Abstract
This article revisits Paul Thompson's major oral history project of Britain's early twentieth-century fishing industry, situating it within the emergence of oral history as a practice in the 1960s and 1970s, and interrogating assumptions over the fixed category of 'fisherman' which informed the original research. Through a detailed look at interviews collected with those involved in the herring fishing of East Anglia and north-east Scotland, it finds that Thompson and his colleagues were still as informed by social science interviewing practices as they were oral history as an evolving methodology, and framed their approach at a time when fixed worker identities were taken as given. Revisiting the transcripts with a different set of research questions revealed how 'fishermen' moved in and out of fishing, with 'farmworkers' equally being found as regularly employed on boats.

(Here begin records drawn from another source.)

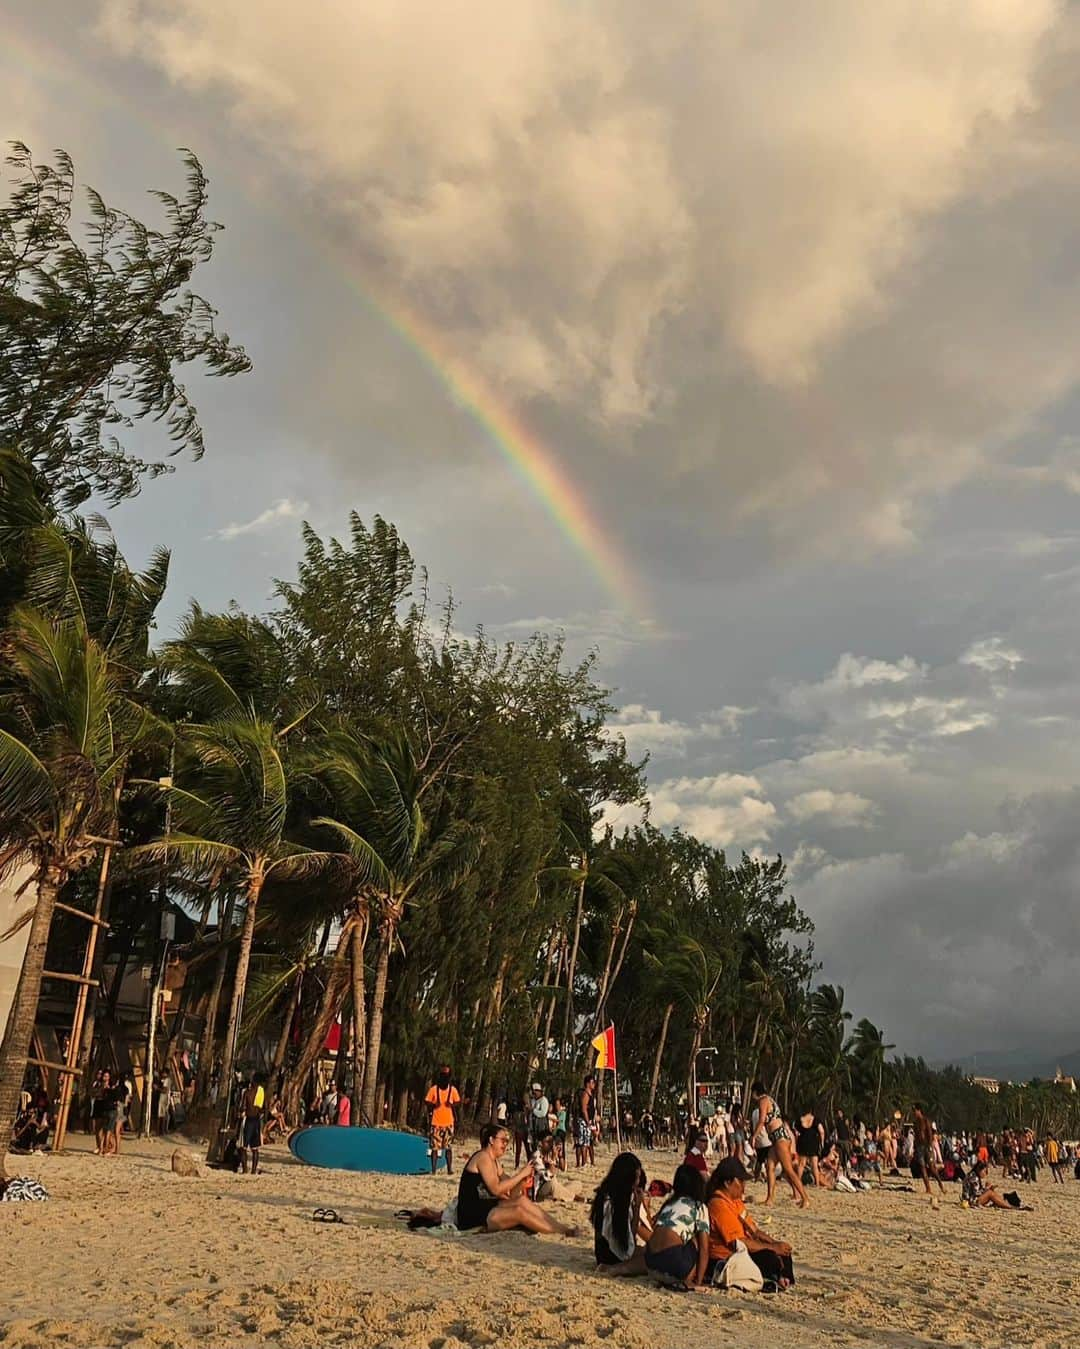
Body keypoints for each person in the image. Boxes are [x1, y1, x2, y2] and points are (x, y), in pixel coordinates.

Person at [456, 1124, 578, 1235]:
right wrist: (520, 1174)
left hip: (487, 1206)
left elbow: (512, 1192)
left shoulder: (494, 1161)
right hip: (473, 1214)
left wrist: (523, 1181)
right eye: (503, 1141)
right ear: (491, 1140)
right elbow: (496, 1189)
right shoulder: (483, 1157)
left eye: (507, 1141)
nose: (505, 1145)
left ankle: (561, 1228)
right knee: (519, 1212)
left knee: (522, 1201)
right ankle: (560, 1232)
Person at [707, 1156, 795, 1289]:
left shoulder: (735, 1201)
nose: (744, 1186)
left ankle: (781, 1278)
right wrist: (772, 1248)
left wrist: (775, 1243)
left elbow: (754, 1230)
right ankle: (776, 1279)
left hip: (742, 1248)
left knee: (783, 1253)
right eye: (741, 1181)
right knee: (770, 1257)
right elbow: (738, 1241)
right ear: (727, 1183)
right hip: (727, 1256)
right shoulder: (718, 1204)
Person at [643, 1163, 711, 1289]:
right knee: (695, 1240)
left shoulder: (669, 1204)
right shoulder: (699, 1207)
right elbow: (704, 1249)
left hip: (651, 1264)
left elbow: (653, 1226)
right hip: (674, 1266)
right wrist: (699, 1281)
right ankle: (688, 1279)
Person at [591, 1151, 652, 1275]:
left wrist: (637, 1207)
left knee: (653, 1252)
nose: (638, 1182)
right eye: (637, 1177)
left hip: (613, 1251)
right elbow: (619, 1243)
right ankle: (614, 1269)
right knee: (653, 1260)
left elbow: (630, 1234)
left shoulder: (622, 1196)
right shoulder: (610, 1200)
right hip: (611, 1255)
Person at [751, 1082, 808, 1208]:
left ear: (755, 1092)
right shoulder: (770, 1099)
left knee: (788, 1169)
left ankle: (805, 1198)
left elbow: (761, 1121)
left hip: (780, 1137)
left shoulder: (763, 1100)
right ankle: (770, 1199)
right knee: (769, 1166)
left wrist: (753, 1136)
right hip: (777, 1137)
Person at [425, 1066, 460, 1175]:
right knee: (434, 1148)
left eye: (447, 1076)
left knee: (448, 1147)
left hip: (449, 1123)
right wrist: (434, 1104)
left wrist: (452, 1104)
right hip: (436, 1123)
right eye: (443, 1075)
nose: (445, 1078)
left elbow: (458, 1101)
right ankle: (434, 1170)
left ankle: (449, 1169)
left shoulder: (452, 1090)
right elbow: (426, 1101)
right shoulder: (433, 1089)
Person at [963, 1160, 1033, 1210]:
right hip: (970, 1201)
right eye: (985, 1171)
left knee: (991, 1192)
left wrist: (988, 1188)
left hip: (971, 1199)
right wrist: (987, 1188)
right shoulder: (974, 1177)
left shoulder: (974, 1175)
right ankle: (1011, 1207)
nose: (985, 1174)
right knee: (990, 1193)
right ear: (979, 1170)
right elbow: (976, 1193)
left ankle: (1004, 1203)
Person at [912, 1104, 945, 1196]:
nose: (914, 1113)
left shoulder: (925, 1120)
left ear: (919, 1111)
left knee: (932, 1168)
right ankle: (928, 1188)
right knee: (922, 1167)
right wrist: (915, 1148)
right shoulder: (915, 1123)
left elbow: (929, 1134)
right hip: (919, 1147)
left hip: (927, 1146)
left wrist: (930, 1145)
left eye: (915, 1110)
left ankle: (941, 1185)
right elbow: (916, 1137)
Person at [240, 1072, 266, 1175]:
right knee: (255, 1148)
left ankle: (245, 1169)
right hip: (257, 1121)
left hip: (248, 1120)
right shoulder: (261, 1092)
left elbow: (242, 1107)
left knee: (243, 1147)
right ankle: (253, 1170)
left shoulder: (247, 1093)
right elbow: (262, 1109)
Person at [794, 1110, 824, 1188]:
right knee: (814, 1165)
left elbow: (797, 1133)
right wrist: (822, 1142)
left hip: (803, 1142)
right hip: (813, 1143)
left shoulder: (800, 1120)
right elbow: (821, 1131)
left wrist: (796, 1143)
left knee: (801, 1164)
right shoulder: (815, 1119)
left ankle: (798, 1182)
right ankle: (817, 1184)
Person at [576, 1074, 597, 1167]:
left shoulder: (591, 1095)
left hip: (589, 1121)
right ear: (588, 1083)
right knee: (584, 1143)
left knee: (587, 1142)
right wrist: (587, 1121)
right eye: (592, 1082)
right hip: (584, 1121)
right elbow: (584, 1109)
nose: (594, 1084)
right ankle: (583, 1162)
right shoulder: (585, 1094)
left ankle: (586, 1162)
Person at [528, 1082, 550, 1150]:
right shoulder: (533, 1100)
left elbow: (543, 1113)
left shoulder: (544, 1100)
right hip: (533, 1125)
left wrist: (533, 1110)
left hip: (541, 1125)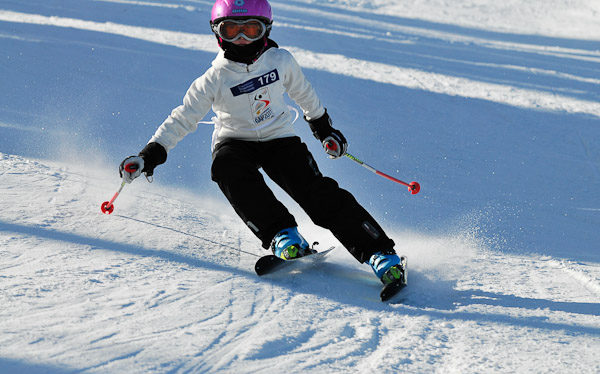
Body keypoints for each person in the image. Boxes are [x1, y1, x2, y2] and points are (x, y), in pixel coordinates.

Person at [119, 0, 406, 286]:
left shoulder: (280, 61)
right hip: (234, 141)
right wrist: (149, 155)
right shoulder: (213, 79)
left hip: (279, 138)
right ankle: (283, 235)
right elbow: (182, 118)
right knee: (226, 168)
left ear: (266, 30)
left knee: (315, 193)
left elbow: (304, 93)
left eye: (251, 30)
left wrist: (324, 129)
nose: (242, 39)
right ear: (217, 33)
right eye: (231, 29)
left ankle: (381, 254)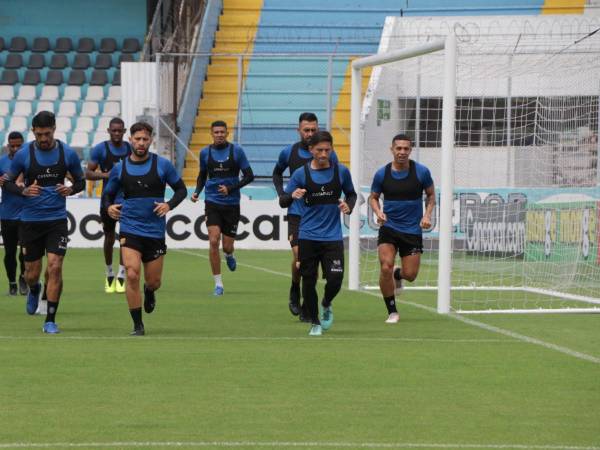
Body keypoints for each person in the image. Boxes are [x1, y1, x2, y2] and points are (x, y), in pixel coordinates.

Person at [3, 111, 85, 333]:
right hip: (30, 221)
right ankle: (33, 288)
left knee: (55, 266)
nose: (43, 139)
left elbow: (81, 182)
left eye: (47, 134)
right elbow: (7, 182)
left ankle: (50, 319)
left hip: (56, 220)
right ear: (33, 132)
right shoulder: (23, 155)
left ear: (54, 129)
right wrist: (23, 190)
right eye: (39, 134)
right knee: (31, 272)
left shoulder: (67, 153)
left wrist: (71, 189)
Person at [102, 121, 187, 336]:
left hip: (154, 231)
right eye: (137, 139)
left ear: (151, 141)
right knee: (131, 274)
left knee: (154, 281)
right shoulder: (120, 168)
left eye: (145, 139)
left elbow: (181, 190)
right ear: (130, 140)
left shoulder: (162, 165)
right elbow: (107, 195)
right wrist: (109, 207)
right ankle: (137, 325)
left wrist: (169, 205)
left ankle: (150, 292)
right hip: (130, 228)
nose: (141, 143)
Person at [282, 131, 356, 336]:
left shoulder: (341, 171)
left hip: (332, 236)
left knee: (335, 279)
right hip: (308, 236)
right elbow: (283, 201)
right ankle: (314, 322)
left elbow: (351, 193)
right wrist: (291, 195)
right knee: (309, 279)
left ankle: (326, 302)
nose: (324, 154)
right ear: (310, 150)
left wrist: (348, 206)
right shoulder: (301, 174)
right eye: (319, 150)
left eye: (327, 149)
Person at [272, 112, 339, 320]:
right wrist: (284, 194)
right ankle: (295, 287)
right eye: (306, 130)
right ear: (298, 130)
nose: (310, 133)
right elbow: (276, 173)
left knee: (310, 266)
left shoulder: (328, 154)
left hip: (319, 215)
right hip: (297, 213)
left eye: (313, 130)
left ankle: (306, 303)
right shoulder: (289, 152)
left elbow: (335, 179)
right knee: (299, 258)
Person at [369, 133, 435, 324]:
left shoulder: (421, 172)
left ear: (410, 150)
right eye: (398, 148)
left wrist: (427, 215)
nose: (402, 152)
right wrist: (378, 211)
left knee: (411, 275)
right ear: (392, 150)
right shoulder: (382, 174)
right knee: (385, 266)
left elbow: (431, 196)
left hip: (412, 230)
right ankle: (392, 311)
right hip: (389, 227)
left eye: (406, 148)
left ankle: (398, 274)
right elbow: (373, 197)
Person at [190, 120, 254, 296]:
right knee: (213, 240)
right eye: (216, 132)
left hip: (232, 204)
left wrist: (231, 189)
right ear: (211, 133)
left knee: (226, 246)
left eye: (222, 132)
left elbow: (249, 176)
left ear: (227, 133)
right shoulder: (205, 153)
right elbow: (202, 175)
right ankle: (218, 284)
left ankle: (229, 255)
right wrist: (196, 192)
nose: (219, 135)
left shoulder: (236, 151)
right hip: (212, 202)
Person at [85, 117, 132, 294]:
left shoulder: (130, 149)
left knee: (125, 238)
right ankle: (109, 272)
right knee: (109, 237)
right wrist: (107, 176)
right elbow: (88, 173)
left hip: (127, 199)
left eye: (120, 131)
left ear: (124, 131)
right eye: (114, 130)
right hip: (108, 199)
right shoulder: (100, 149)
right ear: (109, 130)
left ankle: (121, 275)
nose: (117, 134)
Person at [0, 131, 26, 295]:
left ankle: (24, 279)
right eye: (12, 146)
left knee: (26, 252)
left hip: (26, 214)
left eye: (19, 146)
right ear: (8, 145)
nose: (15, 149)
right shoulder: (2, 162)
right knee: (10, 253)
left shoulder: (30, 161)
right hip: (8, 214)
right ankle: (12, 282)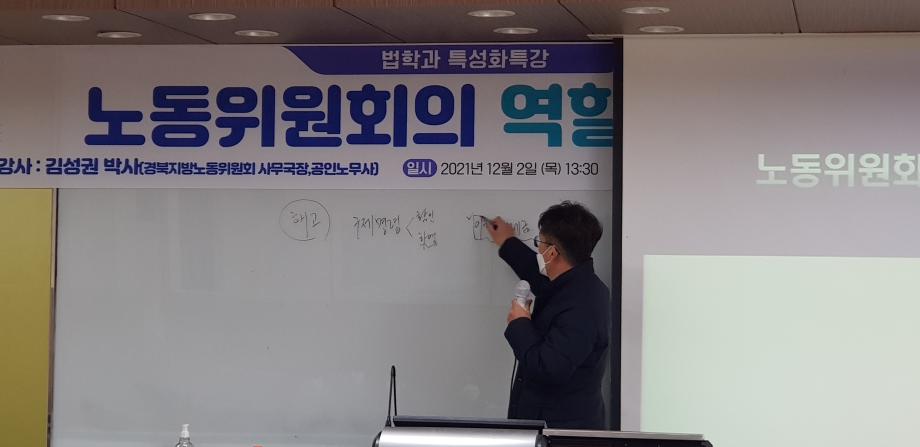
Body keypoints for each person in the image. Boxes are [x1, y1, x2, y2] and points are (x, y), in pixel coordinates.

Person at [486, 201, 610, 429]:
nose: (538, 250)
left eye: (539, 243)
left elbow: (548, 368)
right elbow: (537, 274)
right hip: (549, 425)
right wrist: (507, 241)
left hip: (563, 433)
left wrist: (520, 323)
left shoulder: (584, 304)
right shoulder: (572, 282)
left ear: (552, 252)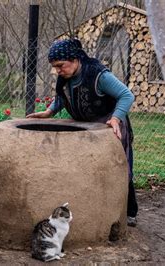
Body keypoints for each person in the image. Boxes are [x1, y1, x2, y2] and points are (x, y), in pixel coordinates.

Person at [26, 38, 138, 227]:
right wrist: (49, 111)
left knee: (120, 168)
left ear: (75, 58)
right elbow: (62, 96)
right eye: (55, 67)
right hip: (86, 126)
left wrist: (116, 118)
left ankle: (128, 212)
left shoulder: (98, 74)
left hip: (109, 125)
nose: (58, 71)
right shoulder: (66, 77)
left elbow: (126, 95)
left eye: (60, 65)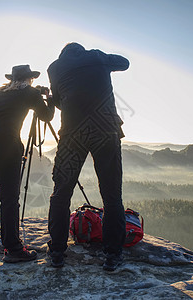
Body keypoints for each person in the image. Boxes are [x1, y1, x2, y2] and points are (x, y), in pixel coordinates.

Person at [46, 42, 129, 271]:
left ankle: (57, 253)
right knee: (112, 195)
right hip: (105, 131)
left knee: (61, 194)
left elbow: (61, 101)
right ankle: (113, 255)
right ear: (81, 51)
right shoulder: (97, 56)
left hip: (73, 134)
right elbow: (125, 63)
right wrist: (102, 62)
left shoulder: (54, 68)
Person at [0, 65, 54, 263]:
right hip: (6, 143)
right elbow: (46, 116)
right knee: (8, 197)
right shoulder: (30, 93)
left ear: (12, 79)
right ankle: (12, 248)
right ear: (30, 79)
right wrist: (47, 97)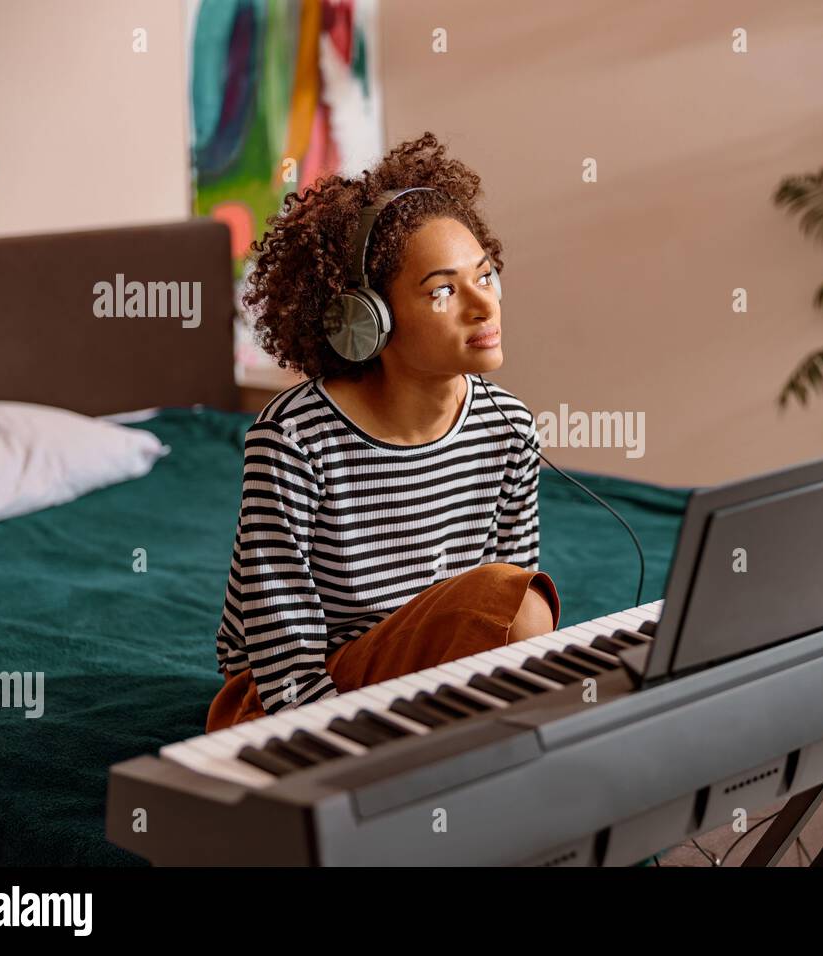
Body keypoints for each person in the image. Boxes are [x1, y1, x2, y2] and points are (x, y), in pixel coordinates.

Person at [206, 132, 559, 733]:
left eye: (486, 275)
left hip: (427, 671)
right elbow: (283, 653)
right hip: (286, 697)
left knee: (519, 605)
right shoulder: (292, 440)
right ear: (365, 320)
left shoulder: (509, 426)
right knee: (518, 605)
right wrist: (341, 747)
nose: (483, 305)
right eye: (443, 290)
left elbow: (502, 612)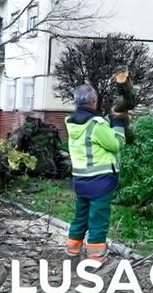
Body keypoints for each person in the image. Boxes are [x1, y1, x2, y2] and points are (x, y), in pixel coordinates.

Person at [64, 84, 127, 263]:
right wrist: (118, 124)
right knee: (98, 219)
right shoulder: (96, 125)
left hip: (80, 181)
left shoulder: (72, 123)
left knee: (80, 216)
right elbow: (116, 144)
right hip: (100, 181)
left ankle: (71, 251)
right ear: (94, 101)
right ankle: (95, 257)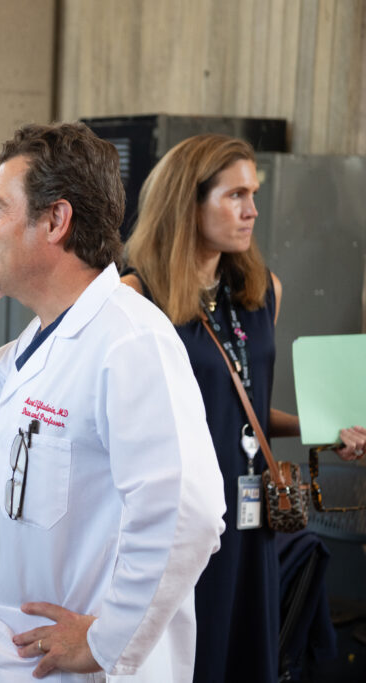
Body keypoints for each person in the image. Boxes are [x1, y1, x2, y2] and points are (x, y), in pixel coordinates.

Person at [0, 122, 226, 681]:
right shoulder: (44, 336)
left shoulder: (131, 341)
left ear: (56, 220)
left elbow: (188, 514)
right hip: (13, 651)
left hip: (80, 665)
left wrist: (108, 640)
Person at [121, 132, 366, 682]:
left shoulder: (263, 291)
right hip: (178, 518)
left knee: (245, 655)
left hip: (253, 516)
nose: (252, 210)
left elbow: (245, 408)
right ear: (189, 202)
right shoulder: (136, 299)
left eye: (253, 194)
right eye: (235, 195)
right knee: (187, 657)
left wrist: (324, 431)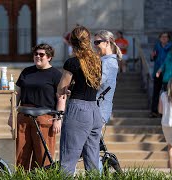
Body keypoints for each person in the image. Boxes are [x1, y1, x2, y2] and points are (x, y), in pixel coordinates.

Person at [57, 25, 102, 175]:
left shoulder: (72, 62)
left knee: (69, 158)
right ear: (88, 41)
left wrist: (66, 90)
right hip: (94, 110)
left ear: (71, 42)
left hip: (78, 109)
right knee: (93, 160)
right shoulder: (97, 61)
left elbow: (61, 88)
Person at [15, 43, 66, 170]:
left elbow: (61, 98)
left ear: (49, 57)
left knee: (43, 155)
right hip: (24, 116)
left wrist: (58, 119)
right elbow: (17, 94)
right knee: (21, 154)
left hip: (45, 117)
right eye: (36, 54)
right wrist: (12, 113)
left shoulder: (56, 75)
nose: (38, 56)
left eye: (41, 54)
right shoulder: (26, 72)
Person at [94, 30, 121, 171]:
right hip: (99, 108)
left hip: (99, 108)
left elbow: (98, 83)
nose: (95, 45)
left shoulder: (109, 62)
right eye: (94, 42)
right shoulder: (106, 60)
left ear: (107, 42)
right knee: (92, 146)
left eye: (98, 42)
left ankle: (98, 172)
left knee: (92, 147)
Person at [150, 32, 172, 118]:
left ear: (168, 38)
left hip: (167, 73)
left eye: (166, 37)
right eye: (162, 37)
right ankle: (154, 111)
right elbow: (153, 58)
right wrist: (152, 56)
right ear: (159, 38)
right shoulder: (157, 46)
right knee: (156, 92)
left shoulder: (171, 47)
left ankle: (166, 112)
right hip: (157, 72)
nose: (164, 38)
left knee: (168, 92)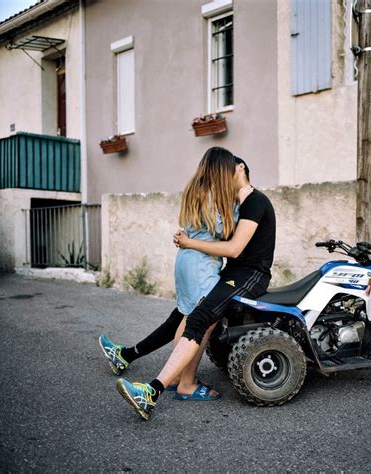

Thus the article argues that instead of fixed and life-long fisher identities, precarity, migration and seasonality were key features of many fishers' involvement in the herring industry. Through focussing on mobility - across place and types of employment - this piece also reveals the central role of personal preference and intimate decision-making in mediating individuals' choices to 'follow the herring'.
Highlights
This article revisits Paul Thompson’s major oral history project of Britain’s early twentieth-century fishing industry, situating it within the emergence of oral history as a practice in the 1960s and 1970s, and interrogating assumptions over the fixed category of ‘fisherman’ which informed the original research
Through a detailed look at interviews collected with those involved in the herring fishing of East Anglia and north-east Scotland, it finds that Thompson and his colleagues were still as informed by social science interviewing practices as they were oral history as an evolving methodology, and framed their approach at a time when fixed worker identities were taken as given
In the spring of 1960, Ewan MacColl and Peggy Seeger spoke to Sam Larner, an octogenarian ex-herring fisher, whose words formed the basis of MacColl’s song of the East Anglian herring industry—‘Shoals of Herring’—they were charting new territory
Summary
This article revisits Paul Thompson’s major oral history project of Britain’s early twentieth-century fishing industry, situating it within the emergence of oral history as a practice in the 1960s and 1970s, and interrogating assumptions over the fixed category of ‘fisherman’ which informed the original research. His was a working life which stretched from rural Norfolk to Australia and the Dardanelles, saw him sailing the world’s seas in ocean liners, navy vessels as well as fishing craft, and found him running a public house, hauling carts of stones, and and for the longest stretch of years, farming.